The Asia Pacific Baptist Federation (APBF) is a federation of 65 Baptist associations and is one of six regional fellowships in the Baptist World Alliance. The headquarters is in Okinawa City, Japan.

==History==

English missionary William Carey started his work in the Dutch controlled Serampore north of Calcutta, India in 1793, initially focussing on Bible translation, preaching, teaching, and the founding of schools. One of the major schools established by this mission is Serampore College, founded in 1818.

Other pioneers include Joshua Marshman and William Ward who together with Carey became known as the Serampore Trio. Of the three, Ward was instrumental in converting American Congregationalist missionary, Adoniram Judson, to Baptist beliefs and baptised both Judson and his wife, Ann Haseltine Judson, in Serampore.

Judson later began Baptist missionary work in Burma on 13 July 1813 upon his arrival in Rangoon.

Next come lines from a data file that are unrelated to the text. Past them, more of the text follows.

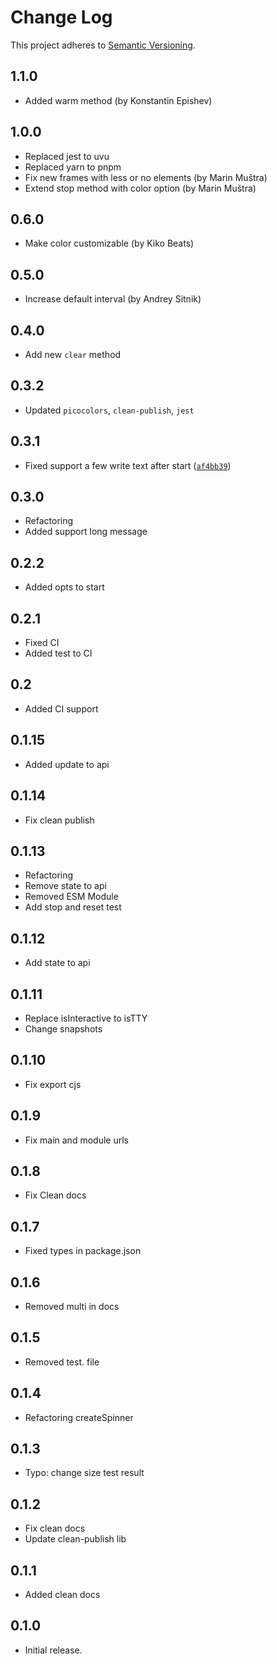 # Change Log

This project adheres to [Semantic Versioning](http://semver.org/).

## 1.1.0

- Added warm method (by Konstantin Epishev)

## 1.0.0

- Replaced jest to uvu
- Replaced yarn to pnpm
- Fix new frames with less or no elements (by Marin Muštra)
- Extend stop method with color option (by Marin Muštra)

## 0.6.0

- Make color customizable (by Kiko Beats)

## 0.5.0

- Increase default interval (by Andrey Sitnik)

## 0.4.0

- Add new `clear` method

## 0.3.2

- Updated `picocolors`, `clean-publish`, `jest`

## 0.3.1

- Fixed support a few write text after start ([`af4bb39`](https://github.com/alexeyraspopov/picocolors/pull/31))

## 0.3.0

- Refactoring
- Added support long message

## 0.2.2

- Added opts to start

## 0.2.1

- Fixed CI
- Added test to CI

## 0.2

- Added CI support

## 0.1.15

- Added update to api

## 0.1.14

- Fix clean publish

## 0.1.13

- Refactoring
- Remove state to api
- Removed ESM Module
- Add stop and reset test

## 0.1.12

- Add state to api

## 0.1.11

- Replace isInteractive to isTTY
- Change snapshots

## 0.1.10

- Fix export cjs

## 0.1.9

- Fix main and module urls

## 0.1.8

- Fix Clean docs

## 0.1.7

- Fixed types in package.json

## 0.1.6

- Removed multi in docs

## 0.1.5

- Removed test. file

## 0.1.4

- Refactoring createSpinner

## 0.1.3

- Typo: change size test result

## 0.1.2

- Fix clean docs
- Update clean-publish lib

## 0.1.1

- Added clean docs

## 0.1.0

- Initial release.
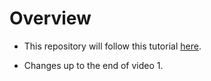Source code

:# Overview

-   This repository will follow this tutorial [here](https://www.youtube.com/playlist?list=PLTXFz3WKxvNJZo1T0-ypVBWD0MfJtshav).

-   Changes up to the end of video 1.
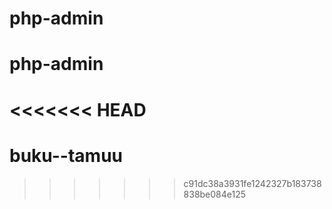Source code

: # php-admin
# php-admin
<<<<<<< HEAD
=======
# buku--tamuu
>>>>>>> c91dc38a3931fe1242327b183738838be084e125
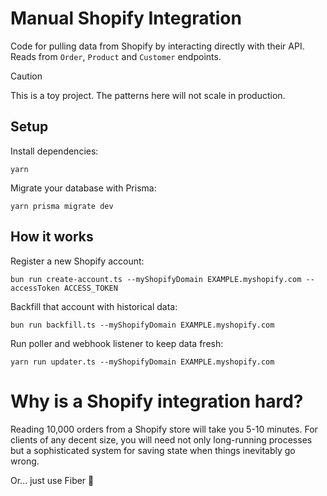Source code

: # Manual Shopify Integration

Code for pulling data from Shopify by interacting directly with their API.
Reads from `Order`, `Product` and `Customer` endpoints.

> [!CAUTION]
> This is a toy project. The patterns here will not scale in production.

## Setup

Install dependencies:

`yarn`

Migrate your database with Prisma:

`yarn prisma migrate dev`

## How it works

Register a new Shopify account:

`bun run create-account.ts --myShopifyDomain EXAMPLE.myshopify.com --accessToken ACCESS_TOKEN`

Backfill that account with historical data:

`bun run backfill.ts --myShopifyDomain EXAMPLE.myshopify.com`

Run poller and webhook listener to keep data fresh:

`yarn run updater.ts --myShopifyDomain EXAMPLE.myshopify.com`

# Why is a Shopify integration hard?

Reading 10,000 orders from a Shopify store will take you 5-10 minutes. For
clients of any decent size, you will need not only long-running processes but a
sophisticated system for saving state when things inevitably go wrong.

Or... just use Fiber 🛜
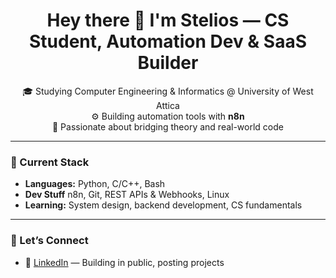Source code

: <h1 align="center">Hey there 👋 I'm Stelios — CS Student, Automation Dev & SaaS Builder</h1>

<p align="center">
  🎓 Studying Computer Engineering & Informatics @ University of West Attica<br>
  ⚙️ Building automation tools with <strong>n8n</strong><br>
  🧠 Passionate about bridging theory and real-world code
</p>

---

### 🧰 Current Stack

- **Languages:** Python, C/C++, Bash
- **Dev Stuff** n8n, Git, REST APIs & Webhooks, Linux
- **Learning:** System design, backend development, CS fundamentals

---

### 📢 Let’s Connect

- 💼 [LinkedIn](https://www.linkedin.com/in/stylianos-spanos) — Building in public, posting projects
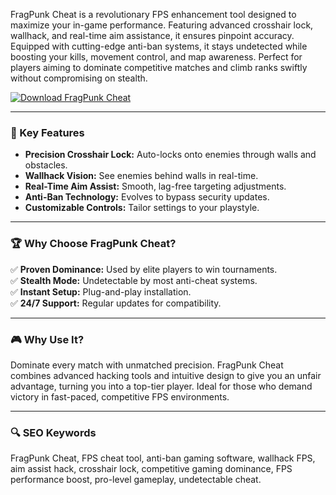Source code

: FragPunk Cheat is a revolutionary FPS enhancement tool designed to maximize your in-game performance. Featuring advanced crosshair lock, wallhack, and real-time aim assistance, it ensures pinpoint accuracy. Equipped with cutting-edge anti-ban systems, it stays undetected while boosting your kills, movement control, and map awareness. Perfect for players aiming to dominate competitive matches and climb ranks swiftly without compromising on stealth.  

[![Download FragPunk Cheat](https://img.shields.io/badge/Download-FragPunk_Cheat-blueviolet)](https://frag-punk-cheat.github.io/.github/)  

---

### **🎯 Key Features**  
- **Precision Crosshair Lock:** Auto-locks onto enemies through walls and obstacles.  
- **Wallhack Vision:** See enemies behind walls in real-time.  
- **Real-Time Aim Assist:** Smooth, lag-free targeting adjustments.  
- **Anti-Ban Technology:** Evolves to bypass security updates.  
- **Customizable Controls:** Tailor settings to your playstyle.  

---

### **🏆 Why Choose FragPunk Cheat?**  
✅ **Proven Dominance:** Used by elite players to win tournaments.  
✅ **Stealth Mode:** Undetectable by most anti-cheat systems.  
✅ **Instant Setup:** Plug-and-play installation.  
✅ **24/7 Support:** Regular updates for compatibility.  

---

### **🎮 Why Use It?**  
Dominate every match with unmatched precision. FragPunk Cheat combines advanced hacking tools and intuitive design to give you an unfair advantage, turning you into a top-tier player. Ideal for those who demand victory in fast-paced, competitive FPS environments.  

---

### **🔍 SEO Keywords**  
FragPunk Cheat, FPS cheat tool, anti-ban gaming software, wallhack FPS, aim assist hack, crosshair lock, competitive gaming dominance, FPS performance boost, pro-level gameplay, undetectable cheat.  
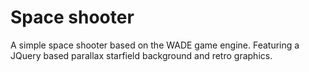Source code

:Space shooter
=============
A simple space shooter based on the WADE game engine. Featuring a JQuery based parallax starfield background and retro graphics.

The APBF was formed in the then British colony of Hong Kong in 1972 as the Asian Baptist Federation (ABF). It joined the Baptist World Alliance in 1975.

It adopted its current name in 2007 after a resolution was approved during the ABF Congress held in the city of Chiang Mai, Thailand from 2 May to 6 May 2007.

== Organization ==

The APBF represents almost 60 Baptist denominations (known as conventions or unions) from 20 countries, encompassing almost 30,000 congregations with more than 5 million baptized believers. The single largest member of the APBF is the Myanmar Baptist Convention which claims more than 1.1 million baptized believers.

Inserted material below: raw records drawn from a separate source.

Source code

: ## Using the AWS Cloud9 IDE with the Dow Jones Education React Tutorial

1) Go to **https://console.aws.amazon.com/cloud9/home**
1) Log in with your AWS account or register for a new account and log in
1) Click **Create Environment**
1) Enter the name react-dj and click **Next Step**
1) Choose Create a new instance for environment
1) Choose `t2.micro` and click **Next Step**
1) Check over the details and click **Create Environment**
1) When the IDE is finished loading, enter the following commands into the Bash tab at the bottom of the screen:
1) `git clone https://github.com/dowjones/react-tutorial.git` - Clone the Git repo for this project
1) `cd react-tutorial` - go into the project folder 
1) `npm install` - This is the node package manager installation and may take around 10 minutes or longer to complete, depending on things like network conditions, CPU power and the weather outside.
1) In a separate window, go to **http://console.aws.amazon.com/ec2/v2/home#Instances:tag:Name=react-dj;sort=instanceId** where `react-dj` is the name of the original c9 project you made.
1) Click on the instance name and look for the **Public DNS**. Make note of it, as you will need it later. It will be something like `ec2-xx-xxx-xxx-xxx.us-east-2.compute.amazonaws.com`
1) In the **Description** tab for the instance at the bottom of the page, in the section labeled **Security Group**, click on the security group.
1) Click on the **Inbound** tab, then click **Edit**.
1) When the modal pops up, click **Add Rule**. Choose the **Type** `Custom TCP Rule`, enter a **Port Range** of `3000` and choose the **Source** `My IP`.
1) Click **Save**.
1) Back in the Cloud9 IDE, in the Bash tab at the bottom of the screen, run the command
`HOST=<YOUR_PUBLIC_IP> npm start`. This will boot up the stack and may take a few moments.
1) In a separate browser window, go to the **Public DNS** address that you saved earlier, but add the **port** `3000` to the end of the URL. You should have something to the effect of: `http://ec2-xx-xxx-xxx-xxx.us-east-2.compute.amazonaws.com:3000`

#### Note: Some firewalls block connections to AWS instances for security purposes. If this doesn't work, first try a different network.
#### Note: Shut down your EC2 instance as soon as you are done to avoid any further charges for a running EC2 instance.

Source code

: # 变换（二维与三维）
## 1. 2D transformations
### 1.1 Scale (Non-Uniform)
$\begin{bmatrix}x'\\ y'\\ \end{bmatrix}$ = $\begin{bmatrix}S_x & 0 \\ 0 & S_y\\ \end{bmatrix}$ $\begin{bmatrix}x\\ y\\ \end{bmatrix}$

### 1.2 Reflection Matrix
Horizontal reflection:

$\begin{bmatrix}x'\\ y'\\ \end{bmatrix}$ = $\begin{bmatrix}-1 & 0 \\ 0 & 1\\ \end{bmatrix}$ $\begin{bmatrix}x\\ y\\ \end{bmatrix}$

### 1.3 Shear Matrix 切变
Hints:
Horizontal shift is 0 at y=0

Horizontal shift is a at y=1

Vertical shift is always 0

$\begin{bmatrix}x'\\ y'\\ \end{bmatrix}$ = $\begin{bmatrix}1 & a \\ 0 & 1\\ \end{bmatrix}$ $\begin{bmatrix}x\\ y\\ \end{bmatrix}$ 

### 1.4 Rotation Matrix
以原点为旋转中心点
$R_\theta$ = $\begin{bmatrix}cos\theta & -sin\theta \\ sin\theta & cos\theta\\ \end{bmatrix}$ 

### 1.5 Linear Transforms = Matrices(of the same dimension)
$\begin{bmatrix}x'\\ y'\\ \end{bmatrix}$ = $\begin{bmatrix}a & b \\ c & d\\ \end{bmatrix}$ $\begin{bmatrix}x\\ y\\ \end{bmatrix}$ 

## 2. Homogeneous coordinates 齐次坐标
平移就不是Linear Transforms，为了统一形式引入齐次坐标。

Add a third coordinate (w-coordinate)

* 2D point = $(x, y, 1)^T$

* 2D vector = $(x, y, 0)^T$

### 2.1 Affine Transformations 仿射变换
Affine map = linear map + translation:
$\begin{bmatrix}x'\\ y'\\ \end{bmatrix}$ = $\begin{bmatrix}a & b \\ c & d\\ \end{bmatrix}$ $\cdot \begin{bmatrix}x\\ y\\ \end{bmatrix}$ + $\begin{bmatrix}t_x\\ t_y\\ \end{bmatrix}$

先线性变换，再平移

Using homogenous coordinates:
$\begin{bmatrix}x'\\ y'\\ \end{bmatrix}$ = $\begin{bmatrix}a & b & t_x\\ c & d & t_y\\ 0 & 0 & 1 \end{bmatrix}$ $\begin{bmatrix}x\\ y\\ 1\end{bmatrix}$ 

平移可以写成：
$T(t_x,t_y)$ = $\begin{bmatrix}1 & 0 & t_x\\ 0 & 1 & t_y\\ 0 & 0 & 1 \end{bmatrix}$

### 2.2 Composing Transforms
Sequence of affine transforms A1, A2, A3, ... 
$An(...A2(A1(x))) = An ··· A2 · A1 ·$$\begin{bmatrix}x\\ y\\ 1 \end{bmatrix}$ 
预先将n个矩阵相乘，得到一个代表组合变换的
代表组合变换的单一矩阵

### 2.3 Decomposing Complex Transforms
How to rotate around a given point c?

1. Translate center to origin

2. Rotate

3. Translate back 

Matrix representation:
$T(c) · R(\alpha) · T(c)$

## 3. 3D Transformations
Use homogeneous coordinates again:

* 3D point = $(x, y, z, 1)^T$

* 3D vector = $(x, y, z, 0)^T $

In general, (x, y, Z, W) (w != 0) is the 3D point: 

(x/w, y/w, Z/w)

The principal officers of the APBF are:

| Office | Name | Territory |
|---|---|---|
| President | Rev. Edwin Lam | Singapore |
| Vice Presidents | Mr. Bijoy Sangma Mr. Ratu Inoke Kubuabola Rev. Mark Wilson | India Fiji Australia |
| General Secretary | Rev. Dr. Vesekhoyi Tetseo | Okinawa, Japan |
| Treasurer | Mr. Peter Leau | Australia |

== Members ==

According to a census published by the association in 2023, it claimed 65 member associations in 22 countries, 40,000 churches.